*** Opening GIVEN PASSAGE ***

The details at Ortega were different, but the story to this point provides the first part of the management lesson. Dollars made a difference in Zavala and Ortega because both schools specifically adopted the goal of raising student achievement and they found ways to engage teachers, parents, and students in pursuing these goals. Without this consensus, there would have been no support for the changes needed to raise student achievement.

Indeed, many changes were needed. Before a school like Zavala could report success, it had to provide teachers with the incentives and the opportunities to improve their teaching. It had to put in place a method of measuring progress. It had to make clearer to students and parents why achievement was so important. Each of these activities had setbacks, and the staff had to persevere as they learned from their mistakes.

The list of pieces--establishing clear goals, structuring incentives, providing high-quality training, developing good measures of progress--sounds daunting, and yet a moment’s reflection suggests that all the pieces are needed. It is hard to structure serious incentives for teachers and students if there is no agreement on organizational goals. It is hard to sustain effort toward reaching goals without measures of progress. But a list this long in a world of limited time and energy leads to an obvious question: Where, exactly, is a school supposed to start?

The answer, which Zavala and Ortega discovered on their own, and which political economist Albert O. Hirschman described 40 years ago, is the second part of the management lesson. Writing about strategies for economic development in the 1950s, Mr. Hirschman developed a key insight about “getting from here to there.” In those years, the prevailing wisdom was that balanced growth was the most effective economic-development strategy for a poor country. Balanced growth meant moving on all fronts at once: raising financing for new factories, building roads so the new factories could easily move raw materials and finished products, establishing schools to train labor for the new factories, and so on. The idea of balance--avoiding bottlenecks--sounded wonderful, but it required a herculean coordination effort well beyond the capability of most governments.

Mr. Hirschman’s advice was to attack the development problem quite differently. Instead of trying to make progress on all fronts simultaneously, start with the initiative that creates the most pressure for other constructive changes. For example, if the government concentrated on raising funds for new factories, the owners of the new factories would create pressures to build the most needed roads and to develop the most essential training programs.

Mr. Hirschman’s logic applies equally well to a strategy for school improvement. Start with the change that is most likely to create pressure for other needed changes. In the Zavala school, this was getting parents and teachers to agree that low student achievement was the problem.

At both Zavala and Ortega, extra money made a big difference because it was used to support significant changes in the work teachers and students did together each day. The two-part management lesson is about what it takes for money to make a difference in other schools as well.

Richard J. Murnane, an economist, is a professor at Harvard University’s graduate school of education. Frank Levy is the Daniel Rose professor of urban economics in the department of urban studies and planning at the Massachusetts Institute of Technology. This article is based on their book to be released this week, Teaching the New Basic Skills (Free Press, 1996).

*** Closing GIVEN PASSAGE ***

-- EXERCISE INSTRUCTIONS --
a - In the passage on school improvement, what was the prevailing view in the 1950s about the most effective economic-development strategy for a poor country?
b - Reproduce the passage on school improvement from "Mr. Hirschman’s logic" to "was the problem.".

*** Opening DATA EXTRACTS ***

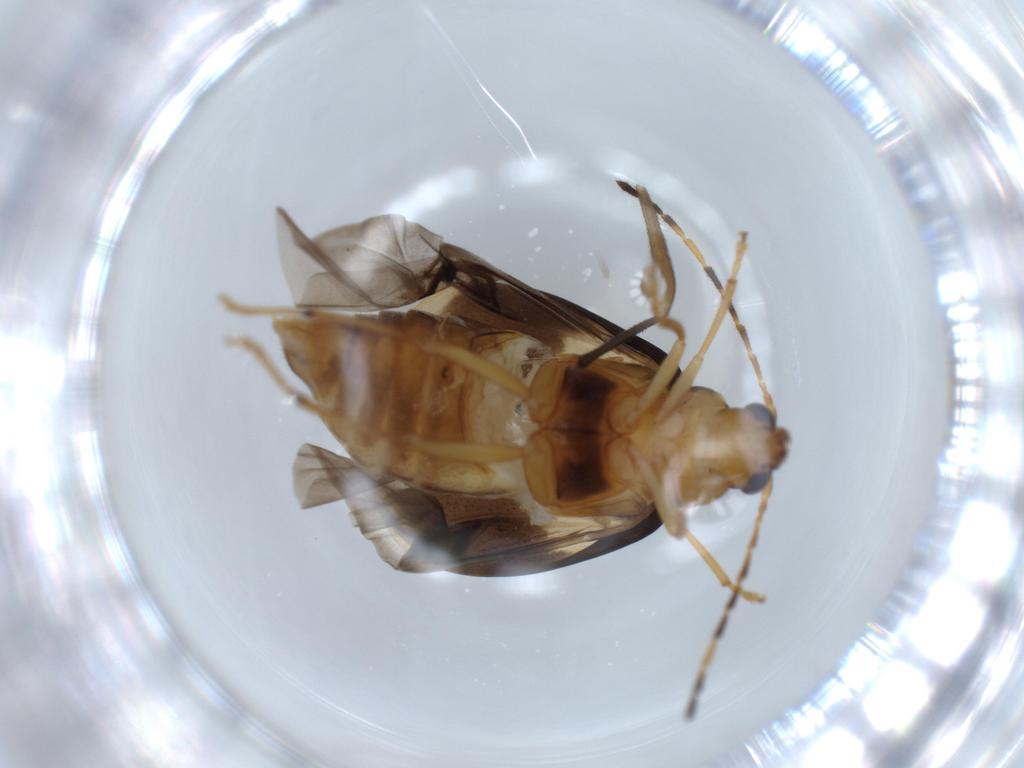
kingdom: Animalia
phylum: Arthropoda
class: Insecta
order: Coleoptera
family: Chrysomelidae
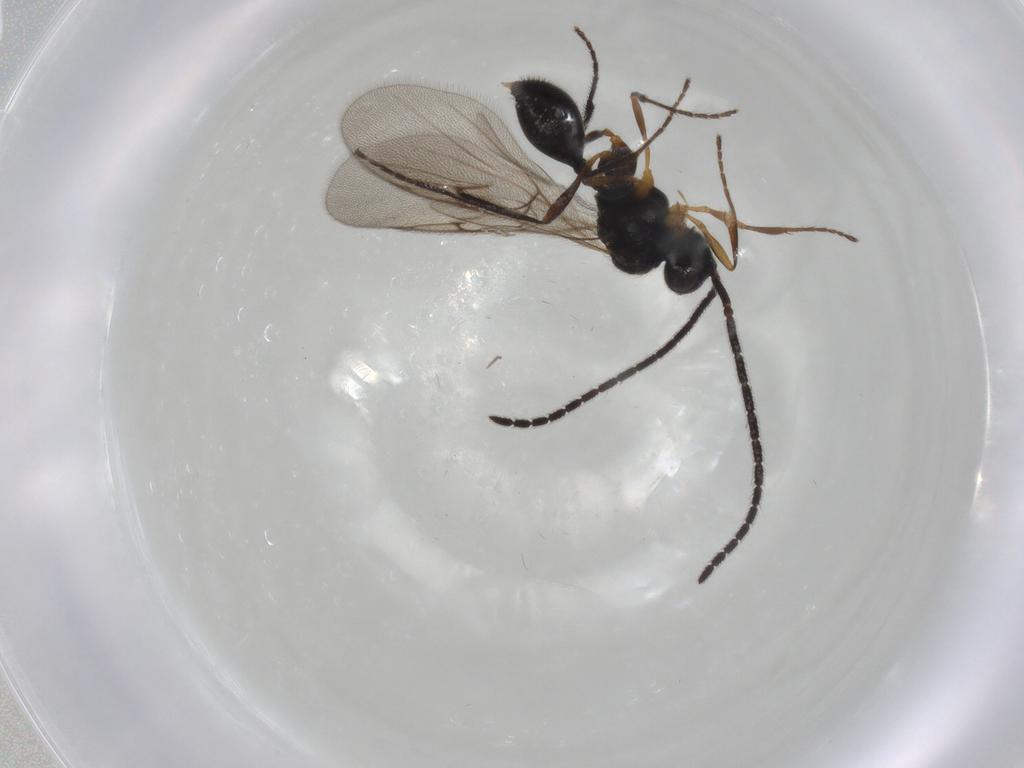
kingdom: Animalia
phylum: Arthropoda
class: Insecta
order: Hymenoptera
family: Diapriidae
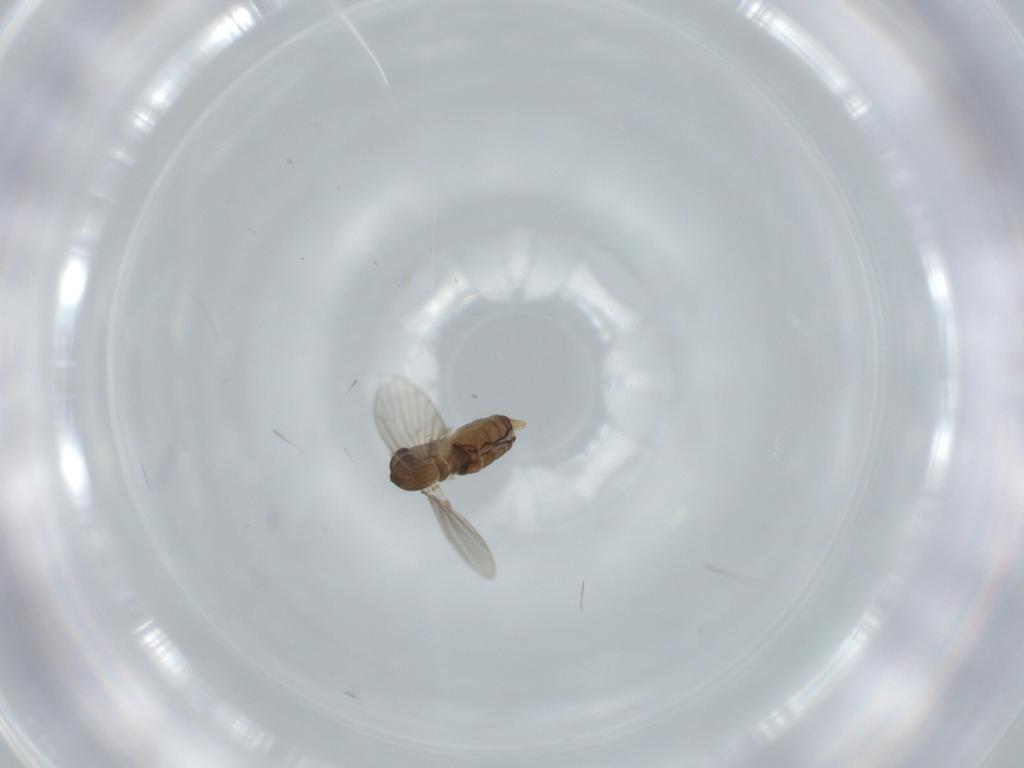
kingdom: Animalia
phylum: Arthropoda
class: Insecta
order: Diptera
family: Psychodidae
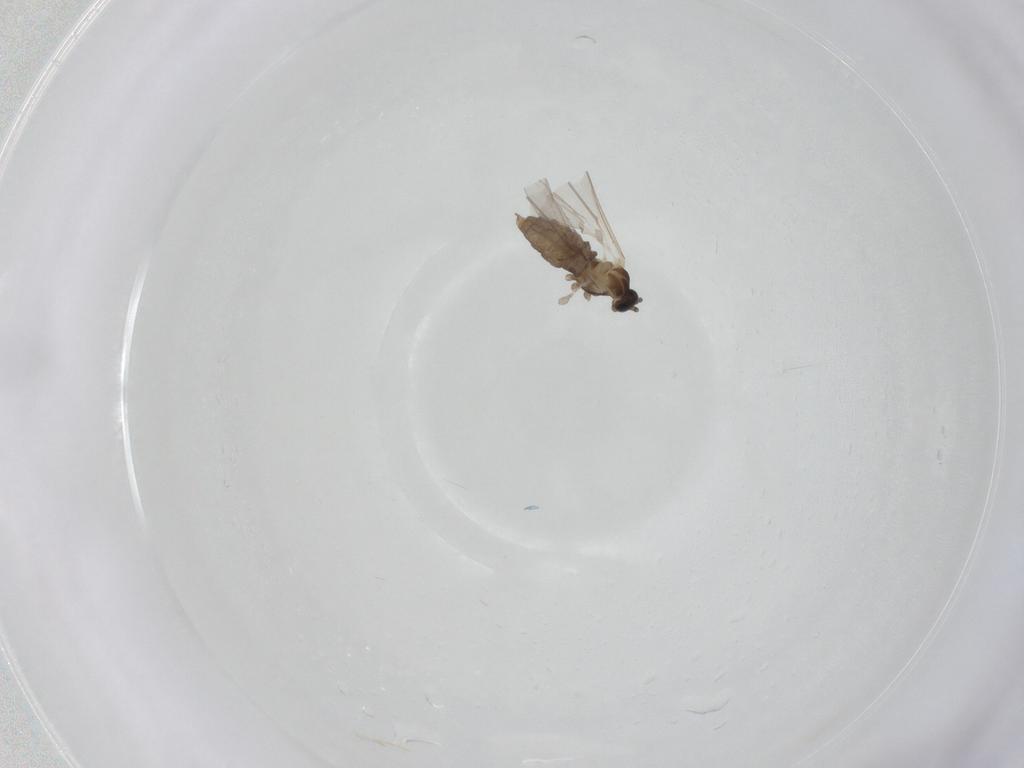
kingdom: Animalia
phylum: Arthropoda
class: Insecta
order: Diptera
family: Cecidomyiidae
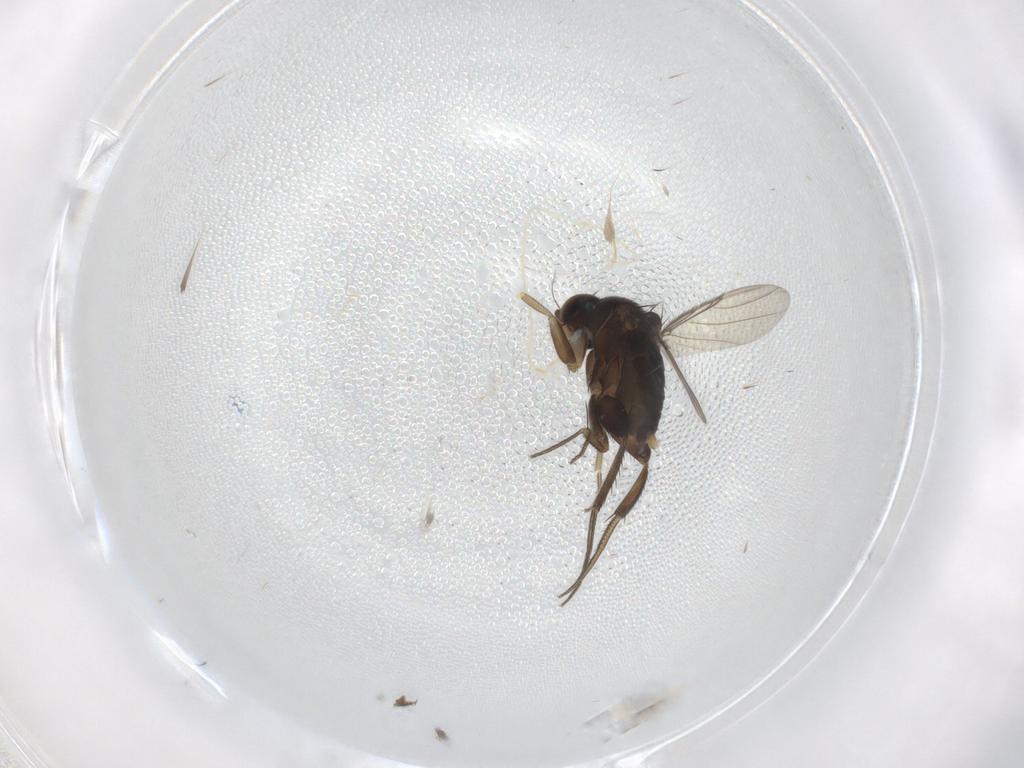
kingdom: Animalia
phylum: Arthropoda
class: Insecta
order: Diptera
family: Phoridae
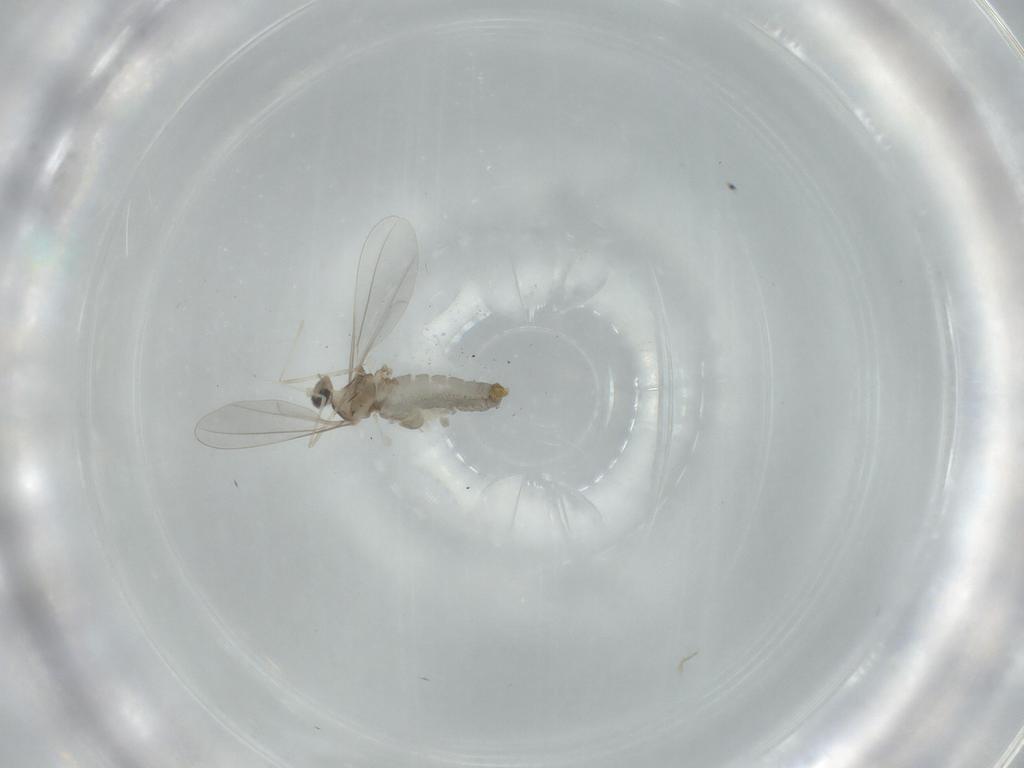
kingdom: Animalia
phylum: Arthropoda
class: Insecta
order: Diptera
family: Cecidomyiidae
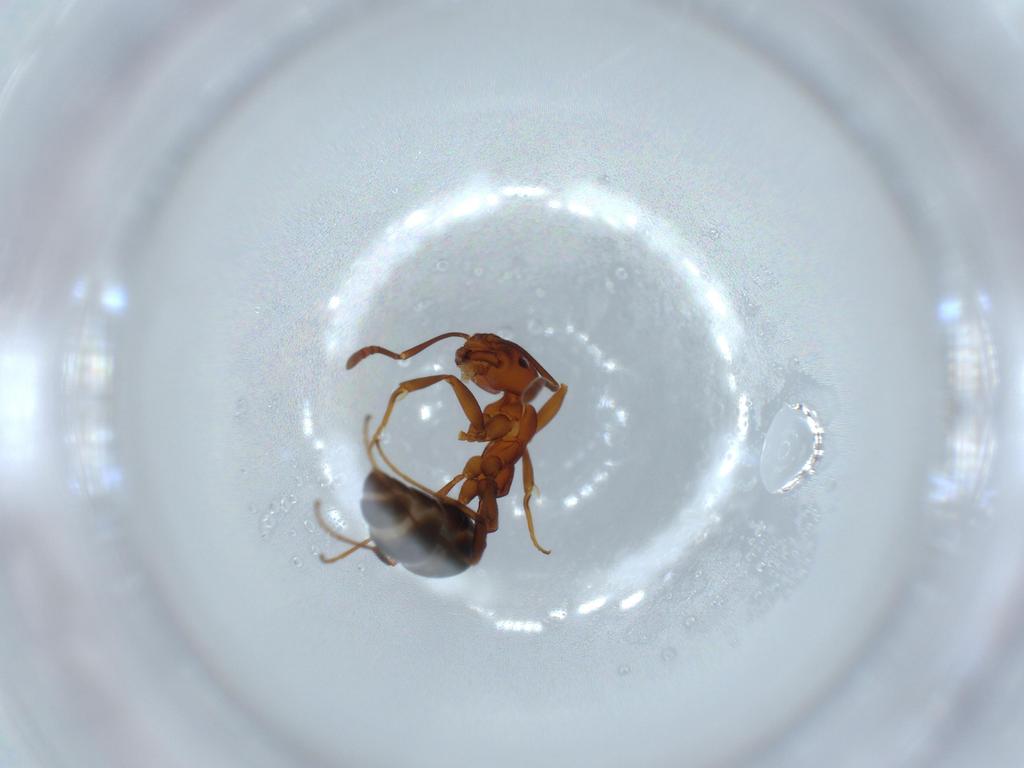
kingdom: Animalia
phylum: Arthropoda
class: Insecta
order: Hymenoptera
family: Formicidae
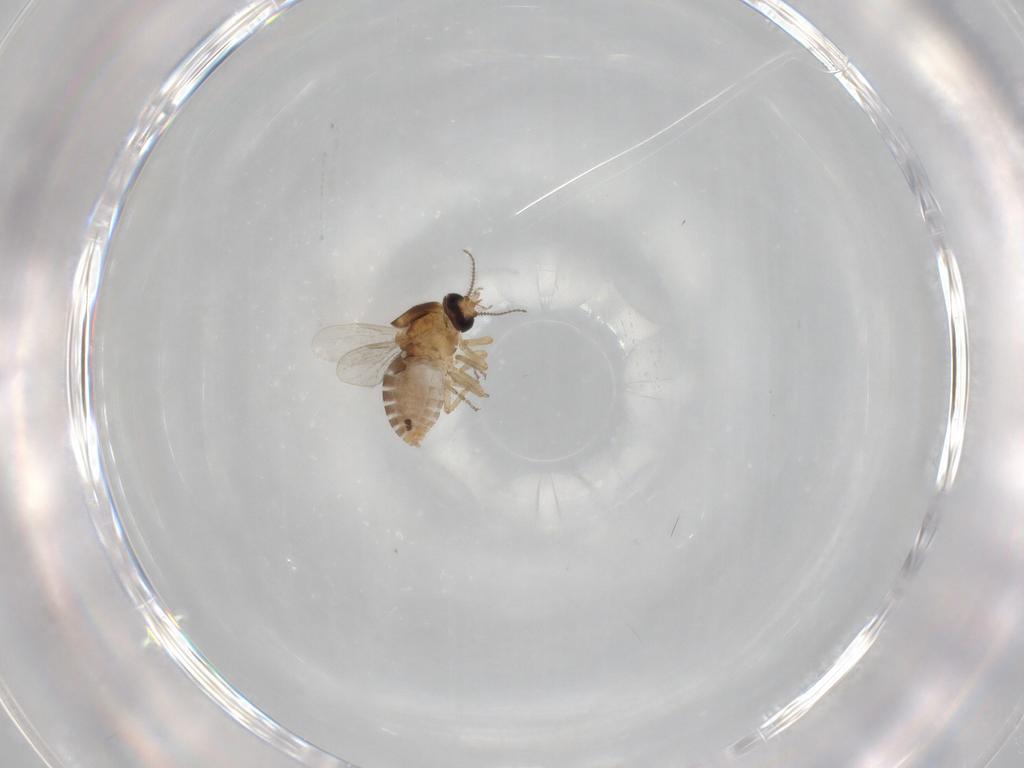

*** Closing DATA EXTRACTS ***

-- ANSWERS TO THE PROBLEMS --
a - Balanced growth was considered the most effective strategy.

b -
Mr. Hirschman’s logic applies equally well to a strategy for school improvement. Start with the change that is most likely to create pressure for other needed changes. In the Zavala school, this was getting parents and teachers to agree that low student achievement was the problem.